I first met Frances Fisher when I was invited by Marianne Williamson to speak at one of her campaign events. Marianne was running for Congress in 2014, and like many, she was beyond frustrated that our food system wasn’t part of the health care debate. After all, true health care is directly tied to the food we put into our mouths. At that event in LA, we spoke on stage together to address it.
Frances and I then worked together on food labeling and social justice campaigns with our friends at the Environmental Media Association. She is a strong, graceful and powerful advocate.
But as I watched her social media feed over the last week, I knew that she had more to say than ever. The truth she was speaking was crystal clear, and she was saying it as an actress, a mother, and friend. She is also building a platform and stage for young women. In the past, I’d seen her stand shoulder to shoulder with Shailene Woodley at Standing Rock, but this was different – her calls to action were so unbelievably strong, a very clear voice, speaking out against horrific accusations.
Her social media feed was flooded with Hollywood stories of #metoo.
According to CBS News, more than 12 million “Me Too” Facebook posts, comments and reactions were made in 24 hours.The hashtag was tweeted nearly a million times in 48 hours, according to Twitter. Before this outpouring of stories of heart ache and terror,Tarana Burke started a to help sex abuse survivors know they are not alone.
So I reached out to Frances to see if she’d come on our podcast. Her daughter, Francesca Eastwood, is starring in the newly released M.F.A., a film about college campus rape. Just this week, the University of Colorado had conducted its own survey: 28% of female undergrads were sexually assaulted while in college. And what about the ones too afraid to speak, to say #metoo?
So Frances spoke. As Ashley Koff and I begin the interview, she shares with complete candor her exhaustion. The #metoo campaign triggers emotions for anyone, male and female – the experiences and memories are too close, the fact that it has happened to so many friends, family members, loved ones, of both sexes, too many times to even count, suffocates your heart. And it has to stop. And so in our interview, we discuss what it takes to advocate, the emotional and physical toll it can take, how self-care is so critical, and what we can do for each other.
My friend, Aviva Romm, MD, and another podcast guest says we must give ourselves “permission to pause.”
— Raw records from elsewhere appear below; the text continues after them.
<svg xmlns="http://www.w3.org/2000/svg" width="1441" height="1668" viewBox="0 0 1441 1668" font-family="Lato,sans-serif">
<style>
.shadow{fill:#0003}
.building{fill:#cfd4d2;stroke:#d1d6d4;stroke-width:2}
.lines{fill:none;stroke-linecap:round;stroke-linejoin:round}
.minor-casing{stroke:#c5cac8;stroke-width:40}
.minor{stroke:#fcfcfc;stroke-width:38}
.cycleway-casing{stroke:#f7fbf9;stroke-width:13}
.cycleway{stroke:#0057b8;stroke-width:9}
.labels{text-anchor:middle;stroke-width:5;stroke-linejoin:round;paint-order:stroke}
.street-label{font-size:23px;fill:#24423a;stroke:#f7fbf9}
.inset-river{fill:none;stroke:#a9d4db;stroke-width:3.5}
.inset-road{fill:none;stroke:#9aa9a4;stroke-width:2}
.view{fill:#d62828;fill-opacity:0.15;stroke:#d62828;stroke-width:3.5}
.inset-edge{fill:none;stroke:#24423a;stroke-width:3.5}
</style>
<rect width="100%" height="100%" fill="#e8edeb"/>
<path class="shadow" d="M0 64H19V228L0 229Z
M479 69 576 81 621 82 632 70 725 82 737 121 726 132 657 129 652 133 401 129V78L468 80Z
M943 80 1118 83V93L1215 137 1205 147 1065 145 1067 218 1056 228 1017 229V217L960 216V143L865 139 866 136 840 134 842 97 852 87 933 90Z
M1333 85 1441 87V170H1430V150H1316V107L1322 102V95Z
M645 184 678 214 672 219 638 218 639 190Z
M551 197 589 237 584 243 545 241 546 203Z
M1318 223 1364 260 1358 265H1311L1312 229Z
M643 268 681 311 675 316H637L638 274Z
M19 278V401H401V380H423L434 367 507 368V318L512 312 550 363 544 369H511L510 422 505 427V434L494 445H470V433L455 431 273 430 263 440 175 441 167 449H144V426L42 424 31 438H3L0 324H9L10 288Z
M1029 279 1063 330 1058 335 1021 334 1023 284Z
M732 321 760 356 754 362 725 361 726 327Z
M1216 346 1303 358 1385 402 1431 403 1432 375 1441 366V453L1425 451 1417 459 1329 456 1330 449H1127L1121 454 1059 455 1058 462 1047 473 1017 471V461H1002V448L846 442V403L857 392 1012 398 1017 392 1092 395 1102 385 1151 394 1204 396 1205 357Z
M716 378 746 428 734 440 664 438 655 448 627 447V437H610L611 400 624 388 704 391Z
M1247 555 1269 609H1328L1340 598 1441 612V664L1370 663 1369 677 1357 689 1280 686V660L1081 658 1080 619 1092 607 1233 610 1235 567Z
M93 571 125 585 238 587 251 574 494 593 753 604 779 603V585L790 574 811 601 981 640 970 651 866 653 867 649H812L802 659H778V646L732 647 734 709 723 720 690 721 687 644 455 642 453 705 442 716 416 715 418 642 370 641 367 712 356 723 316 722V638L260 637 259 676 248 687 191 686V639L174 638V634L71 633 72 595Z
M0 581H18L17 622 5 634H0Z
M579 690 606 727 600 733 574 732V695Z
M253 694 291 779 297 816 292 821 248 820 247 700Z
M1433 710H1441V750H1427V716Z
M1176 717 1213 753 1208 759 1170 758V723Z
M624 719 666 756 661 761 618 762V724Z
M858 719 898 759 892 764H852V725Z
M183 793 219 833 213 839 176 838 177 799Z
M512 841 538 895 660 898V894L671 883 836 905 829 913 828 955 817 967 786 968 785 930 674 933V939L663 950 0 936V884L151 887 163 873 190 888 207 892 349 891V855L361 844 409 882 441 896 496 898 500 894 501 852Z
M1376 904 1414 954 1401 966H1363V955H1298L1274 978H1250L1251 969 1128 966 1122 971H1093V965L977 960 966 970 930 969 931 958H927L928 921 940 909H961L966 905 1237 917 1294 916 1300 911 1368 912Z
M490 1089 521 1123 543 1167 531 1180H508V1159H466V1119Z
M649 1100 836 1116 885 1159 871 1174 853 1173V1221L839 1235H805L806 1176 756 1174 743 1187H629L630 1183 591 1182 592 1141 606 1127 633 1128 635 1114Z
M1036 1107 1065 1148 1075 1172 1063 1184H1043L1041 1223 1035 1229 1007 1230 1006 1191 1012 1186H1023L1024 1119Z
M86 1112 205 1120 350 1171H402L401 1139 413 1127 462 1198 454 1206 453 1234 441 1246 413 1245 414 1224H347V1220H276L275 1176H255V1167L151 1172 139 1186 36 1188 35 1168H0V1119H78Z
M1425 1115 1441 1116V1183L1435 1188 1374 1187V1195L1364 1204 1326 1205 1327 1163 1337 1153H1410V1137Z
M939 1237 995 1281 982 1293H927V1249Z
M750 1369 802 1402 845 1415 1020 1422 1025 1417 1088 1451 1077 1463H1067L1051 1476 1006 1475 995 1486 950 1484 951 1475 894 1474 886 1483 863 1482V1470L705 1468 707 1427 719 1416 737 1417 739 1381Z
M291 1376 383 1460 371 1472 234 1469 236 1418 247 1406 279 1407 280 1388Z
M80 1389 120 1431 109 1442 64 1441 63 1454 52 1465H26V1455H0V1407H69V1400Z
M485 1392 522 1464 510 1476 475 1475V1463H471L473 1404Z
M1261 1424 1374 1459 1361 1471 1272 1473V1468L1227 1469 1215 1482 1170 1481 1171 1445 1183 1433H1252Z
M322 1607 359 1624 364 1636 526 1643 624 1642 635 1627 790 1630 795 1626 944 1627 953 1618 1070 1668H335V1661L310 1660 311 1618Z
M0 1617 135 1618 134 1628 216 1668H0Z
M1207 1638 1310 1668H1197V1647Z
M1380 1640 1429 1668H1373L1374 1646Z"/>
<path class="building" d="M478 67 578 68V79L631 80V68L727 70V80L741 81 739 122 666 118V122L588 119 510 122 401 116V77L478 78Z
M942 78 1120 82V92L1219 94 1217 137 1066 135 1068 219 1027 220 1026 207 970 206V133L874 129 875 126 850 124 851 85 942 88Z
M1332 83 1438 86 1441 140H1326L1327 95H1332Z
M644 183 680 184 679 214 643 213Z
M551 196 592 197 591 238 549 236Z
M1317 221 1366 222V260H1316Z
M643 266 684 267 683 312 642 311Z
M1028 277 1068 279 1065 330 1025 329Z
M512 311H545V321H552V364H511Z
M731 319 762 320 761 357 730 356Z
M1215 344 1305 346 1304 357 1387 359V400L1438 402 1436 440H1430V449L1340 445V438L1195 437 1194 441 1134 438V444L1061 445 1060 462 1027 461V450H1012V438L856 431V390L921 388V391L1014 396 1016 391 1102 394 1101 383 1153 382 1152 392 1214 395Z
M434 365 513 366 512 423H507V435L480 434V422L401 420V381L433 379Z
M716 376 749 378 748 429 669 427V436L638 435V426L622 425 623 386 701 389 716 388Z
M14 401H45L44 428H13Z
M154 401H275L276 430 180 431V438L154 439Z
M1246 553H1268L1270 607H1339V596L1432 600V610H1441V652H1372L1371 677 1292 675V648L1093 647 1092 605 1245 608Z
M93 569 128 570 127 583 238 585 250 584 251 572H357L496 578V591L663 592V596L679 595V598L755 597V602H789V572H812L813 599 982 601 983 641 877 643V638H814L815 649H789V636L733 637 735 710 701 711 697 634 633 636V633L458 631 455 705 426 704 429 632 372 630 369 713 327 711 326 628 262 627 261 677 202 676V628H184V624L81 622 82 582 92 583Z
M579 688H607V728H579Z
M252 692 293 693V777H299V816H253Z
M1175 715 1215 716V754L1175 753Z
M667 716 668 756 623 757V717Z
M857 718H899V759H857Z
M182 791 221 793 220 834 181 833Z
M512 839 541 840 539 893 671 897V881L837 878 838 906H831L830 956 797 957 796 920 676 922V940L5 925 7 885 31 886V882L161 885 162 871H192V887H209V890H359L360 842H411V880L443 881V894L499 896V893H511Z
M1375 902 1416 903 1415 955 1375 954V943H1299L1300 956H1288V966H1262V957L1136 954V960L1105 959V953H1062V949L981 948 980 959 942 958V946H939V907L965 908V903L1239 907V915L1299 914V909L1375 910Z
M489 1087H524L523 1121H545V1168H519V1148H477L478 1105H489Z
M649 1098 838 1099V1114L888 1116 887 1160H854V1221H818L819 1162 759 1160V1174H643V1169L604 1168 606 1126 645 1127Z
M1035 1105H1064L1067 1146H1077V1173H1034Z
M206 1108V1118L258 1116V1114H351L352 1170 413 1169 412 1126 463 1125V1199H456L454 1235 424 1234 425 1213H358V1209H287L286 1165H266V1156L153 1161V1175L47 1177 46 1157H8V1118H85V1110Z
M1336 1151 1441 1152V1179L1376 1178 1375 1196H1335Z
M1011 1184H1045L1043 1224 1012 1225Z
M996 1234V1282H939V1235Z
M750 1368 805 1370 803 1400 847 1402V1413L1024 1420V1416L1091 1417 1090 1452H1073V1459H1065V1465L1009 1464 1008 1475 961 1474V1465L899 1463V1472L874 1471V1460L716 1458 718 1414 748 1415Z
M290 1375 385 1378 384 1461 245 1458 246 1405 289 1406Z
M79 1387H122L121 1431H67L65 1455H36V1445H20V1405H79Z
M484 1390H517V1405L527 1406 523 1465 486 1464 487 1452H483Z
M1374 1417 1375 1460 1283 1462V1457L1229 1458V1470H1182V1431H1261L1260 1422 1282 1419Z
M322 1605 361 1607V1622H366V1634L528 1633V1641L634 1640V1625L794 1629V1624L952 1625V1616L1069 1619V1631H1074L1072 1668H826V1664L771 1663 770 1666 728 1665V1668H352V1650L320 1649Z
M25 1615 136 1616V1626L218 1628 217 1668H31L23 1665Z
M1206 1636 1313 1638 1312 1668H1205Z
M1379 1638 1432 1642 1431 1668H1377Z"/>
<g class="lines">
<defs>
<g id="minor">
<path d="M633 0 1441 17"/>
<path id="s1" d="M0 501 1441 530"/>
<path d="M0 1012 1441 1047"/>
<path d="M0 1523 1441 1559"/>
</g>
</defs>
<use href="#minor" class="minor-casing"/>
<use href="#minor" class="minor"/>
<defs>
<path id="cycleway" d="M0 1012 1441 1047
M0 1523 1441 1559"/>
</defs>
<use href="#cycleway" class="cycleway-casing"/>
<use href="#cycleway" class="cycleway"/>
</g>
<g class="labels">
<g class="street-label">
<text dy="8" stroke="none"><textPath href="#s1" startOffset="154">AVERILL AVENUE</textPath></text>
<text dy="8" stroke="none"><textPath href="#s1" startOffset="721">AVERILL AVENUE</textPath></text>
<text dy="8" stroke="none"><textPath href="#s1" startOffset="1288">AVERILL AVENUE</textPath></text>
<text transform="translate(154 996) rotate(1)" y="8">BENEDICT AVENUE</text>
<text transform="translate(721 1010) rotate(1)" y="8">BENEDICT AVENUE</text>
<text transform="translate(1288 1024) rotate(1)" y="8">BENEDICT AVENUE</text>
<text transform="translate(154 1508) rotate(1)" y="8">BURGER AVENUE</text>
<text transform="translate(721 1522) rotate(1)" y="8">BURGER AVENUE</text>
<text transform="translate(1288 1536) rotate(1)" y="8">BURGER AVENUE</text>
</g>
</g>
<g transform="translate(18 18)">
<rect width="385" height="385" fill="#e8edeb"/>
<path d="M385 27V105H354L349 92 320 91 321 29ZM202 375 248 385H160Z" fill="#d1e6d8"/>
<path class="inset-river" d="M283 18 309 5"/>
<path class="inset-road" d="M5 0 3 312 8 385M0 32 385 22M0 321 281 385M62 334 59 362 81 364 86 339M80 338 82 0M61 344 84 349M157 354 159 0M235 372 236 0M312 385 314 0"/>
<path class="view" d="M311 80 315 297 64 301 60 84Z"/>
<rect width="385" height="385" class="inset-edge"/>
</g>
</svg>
I hope that you will pause for a moment and listen to Frances. She is an extraordinary advocate, as well as being an incredible actress. She will be remembered for so many of her roles, especially Titanic, but in my heart, she is a true friend, a sister in this work and an incredible ally for all working towards justice in the world.
And while any one of these issues may feel like an impossible task, we have to participate, for the sake of our children and the future that they are inheriting. #Metoo is an epidemic. It is one that has to end with our generation.
And as Frances shares, it’s the words from Bob Dylan’s song, The Times They Are A-Changing, that we need to hear.